**Your instructions:**
Write down exactly the lines from the one with "Step: Find the" to the end of the data, first and last included, and no others.

**Dataset extract:**
- - - - -

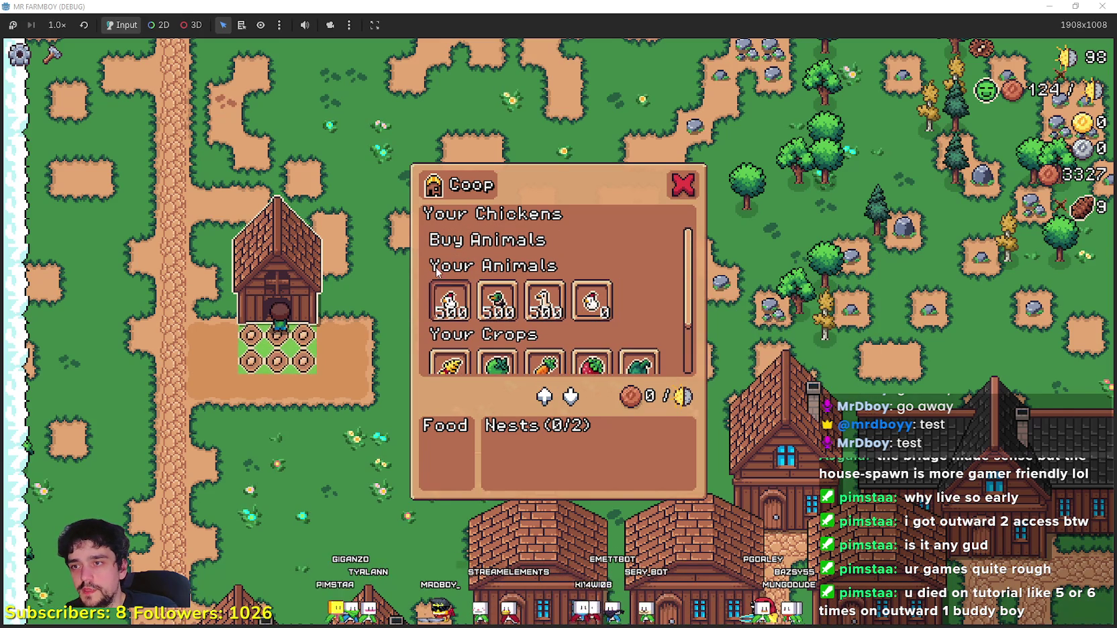
key(alt+Tab)
Step: Find the first loop in remove_slots() and tidy the blank line after it
click(697, 249)
scroll(697, 248, up, 3)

- - - - -

**Task answer:**
Step: Find the first loop in remove_slots() and tidy the blank line after it
click(697, 249)
scroll(697, 248, up, 3)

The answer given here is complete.